## [Extracted text]
⟨
Could a Woman in the U.S. Be Forced to Give Birth on the Hospital Lawn?
The idea is completely horrifying — a woman in labor, forced to give birth outside, unattended, because the medical clinic refused to let her enter the building. A photograph (caution: graphic) shows a woman in precisely that situation, with an umbilical chord still linking her and the newborn as its body lays on the grassy lawn.
The incident, which occurred in Mexico, was attributed to a variety of issues. Not yet full term, the clinic chose not to admit or examine the woman, telling her to return the following day instead, despite the pregnant woman’s insistence that she was in fact in labor. Since she was an indigenous woman, many believe racism played a role in the hospital’s dismissive attitude towards her. Others note the lack accessibility to health care clinics, with limited hours and locations, which make it nearly impossible to get care both before and during birth.
“The photo is giving visibility to a wider structural problem that occurs within indigenous communities: Women are not receiving proper care. They are not being offered quality health services, not even a humane treatment,” Mayra Morales, Oaxaca’s representative for the national Network for Sexual and Reproductive Rights, told the Associated Press.
For those of us in America, we may dismiss the idea that such an incident could ever occur here. After all, we may not have the best health care system in the world, but we don’t have people giving birth on the lawn, right?
⟩
[Source data]
⟨
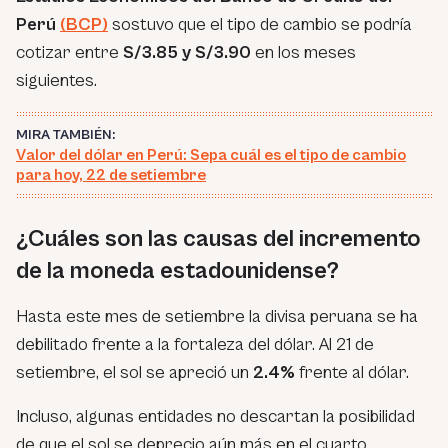
Perú
(BCP)
sostuvo que el tipo de cambio se podría
cotizar entre
S/3.85 y S/3.90
en los meses
siguientes.
MIRA TAMBIÉN:
Valor del dólar en Perú: Sepa cuál es el tipo de cambio
para hoy, 22 de setiembre
¿Cuáles son las causas del incremento
de la moneda estadounidense?
Hasta este mes de setiembre la divisa peruana se ha
debilitado frente a la fortaleza del dólar. Al 21 de
setiembre, el sol se apreció un
2.4%
frente al dólar.
Incluso, algunas entidades no descartan la posibilidad
de que el sol se deprecio aún más en el cuarto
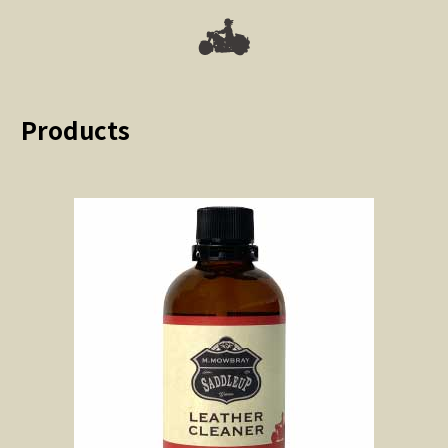
Products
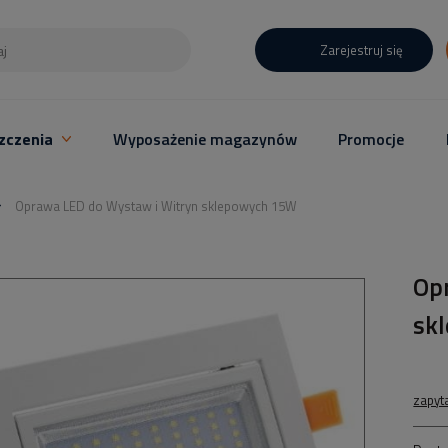
Zarejestruj się
zczenia
Wyposażenie magazynów
Promocje
Oprawa LED do Wystaw i Witryn sklepowych 15W
Op
sk
zapyt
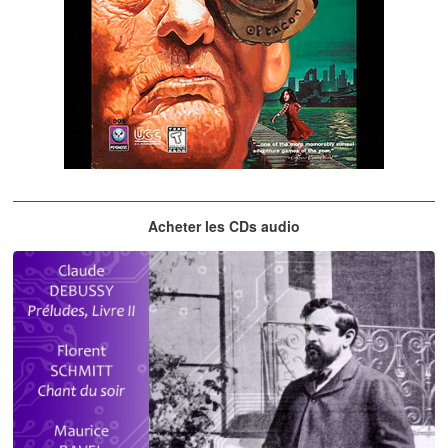
The City of Lost Children
Acheter les CDs audio
musique du jeu vidéo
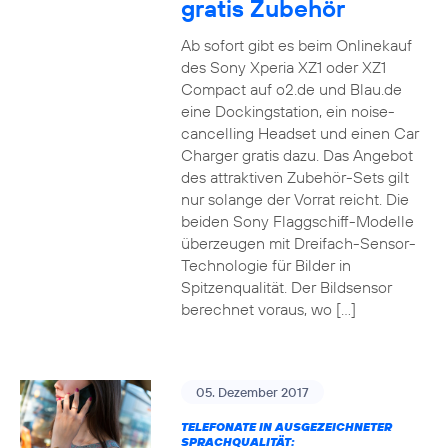
gratis Zubehör
Ab sofort gibt es beim Onlinekauf
des Sony Xperia XZ1 oder XZ1
Compact auf o2.de und Blau.de
eine Dockingstation, ein noise-
cancelling Headset und einen Car
Charger gratis dazu. Das Angebot
des attraktiven Zubehör-Sets gilt
nur solange der Vorrat reicht. Die
beiden Sony Flaggschiff-Modelle
überzeugen mit Dreifach-Sensor-
Technologie für Bilder in
Spitzenqualität. Der Bildsensor
berechnet voraus, wo […]
05. Dezember 2017
TELEFONATE IN AUSGEZEICHNETER
SPRACHQUALITÄT:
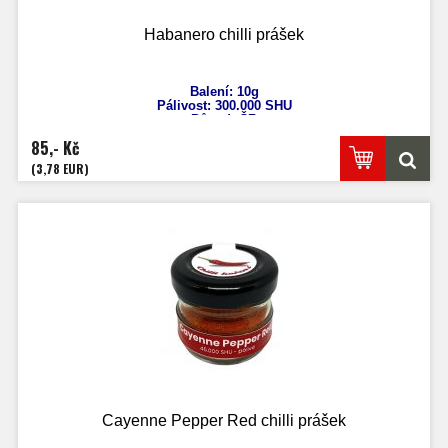
Habanero chilli prášek
Balení: 10g
Pálivost: 300.000 SHU
Původ: ČR
Capsicum Chinenses
85,- Kč
(3,78 EUR)
Cayenne Pepper Red chilli prášek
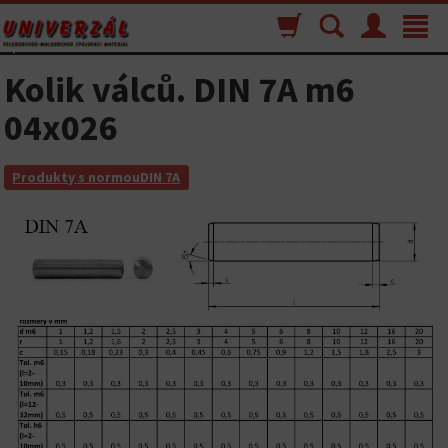
Nákupný
Vyhľadávanie
Menu
Toggle
košík
navigat
Kolik válců. DIN 7A m6
04x026
Produkty s normouDIN 7A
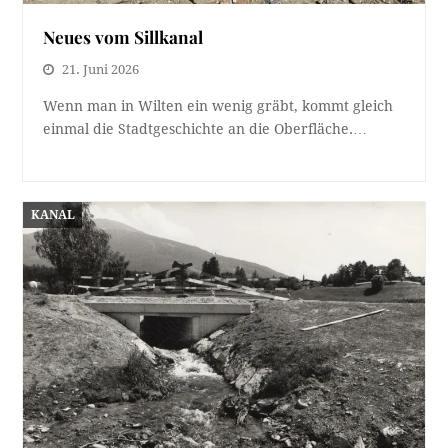
Neues vom Sillkanal
21. Juni 2026
Wenn man in Wilten ein wenig gräbt, kommt gleich
einmal die Stadtgeschichte an die Oberfläche.…
KANAL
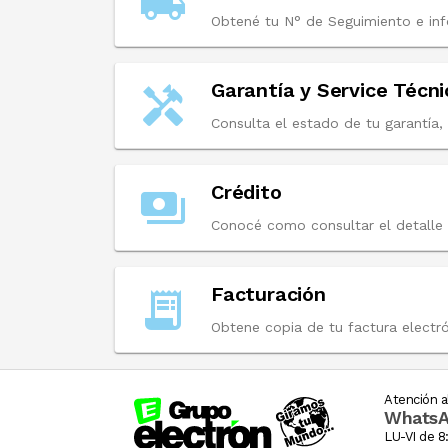
local_shipping
Obtené tu N° de Segui
Garantía y Service Téc
handyman
Consulta el
Crédito
payments
Conocé como
Facturación
receipt_long
Obtene copia de tu
Atención al
Whats
LU-VI de 8:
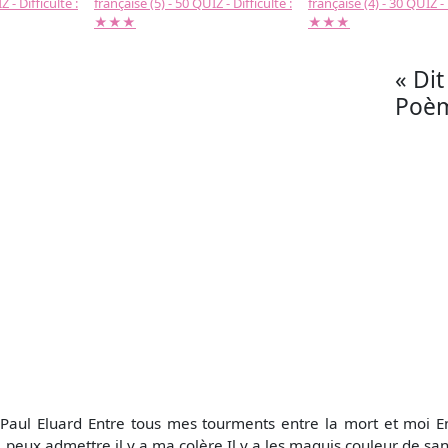
 - Difficulté :
française (5) - 50 QUIZ - Difficulté :
française (4) - 30 QUIZ - 
★★★
★★★
« Dit
Poèm
Paul Eluard Entre tous mes tourments entre la mort et moi En
peux admettre il y a ma colère Il y a les maquis couleur de san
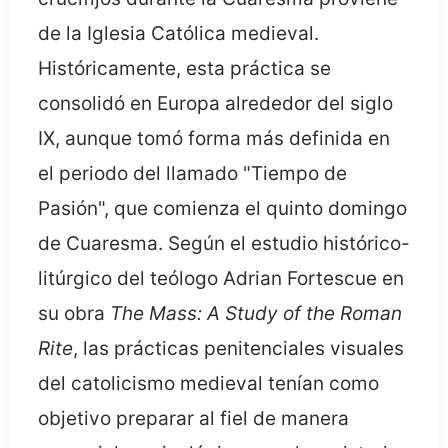
de la Iglesia Católica medieval.
Históricamente, esta práctica se
consolidó en Europa alrededor del siglo
IX, aunque tomó forma más definida en
el periodo del llamado "Tiempo de
Pasión", que comienza el quinto domingo
de Cuaresma. Según el estudio histórico-
litúrgico del teólogo Adrian Fortescue en
su obra
The Mass: A Study of the Roman
Rite
, las prácticas penitenciales visuales
del catolicismo medieval tenían como
objetivo preparar al fiel de manera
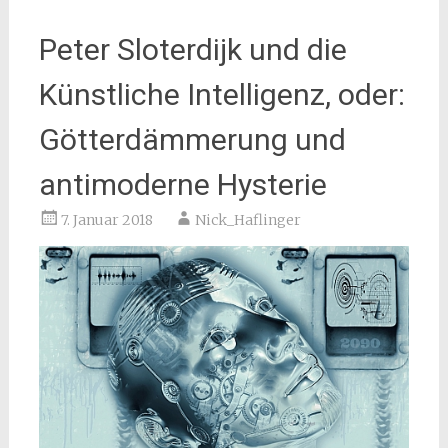
Peter Sloterdijk und die
Künstliche Intelligenz, oder:
Götterdämmerung und
antimoderne Hysterie
7. Januar 2018
Nick_Haflinger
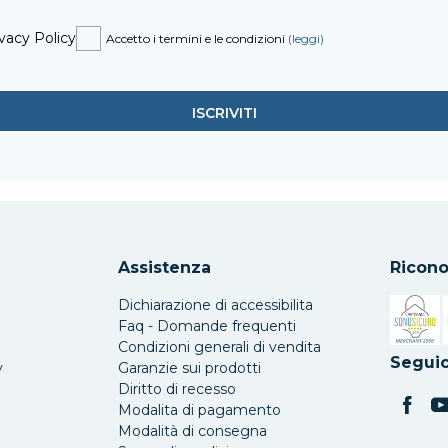
vacy Policy
Accetto i termini e le condizioni
(leggi)
Assistenza
Ricono
Dichiarazione di accessibilita
Faq - Domande frequenti
Condizioni generali di vendita
Si apre 
Seguic
y
Garanzie sui prodotti
Diritto di recesso
Modalita di pagamento
Modalità di consegna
⟩
## [Tasks for this exercise]
a – Please set down the passage of the article about the lawn birth between "Could a Woman" and "the grassy lawn.", inclusive, word for word.
b – Translate this sentence from the article about the lawn birth into Spanish: "Since she was an indigenous woman, many believe racism played a role in the hospital's dismissive attitude towards her."
Nothing here depends on the items.

## [Per-task answers]
a –
Could a Woman in the U.S. Be Forced to Give Birth on the Hospital Lawn?
The idea is completely horrifying — a woman in labor, forced to give birth outside, unattended, because the medical clinic refused to let her enter the building. A photograph (caution: graphic) shows a woman in precisely that situation, with an umbilical chord still linking her and the newborn as its body lays on the grassy lawn.

b – Como era una mujer indígena, muchos creen que el racismo influyó en la actitud despectiva del hospital hacia ella.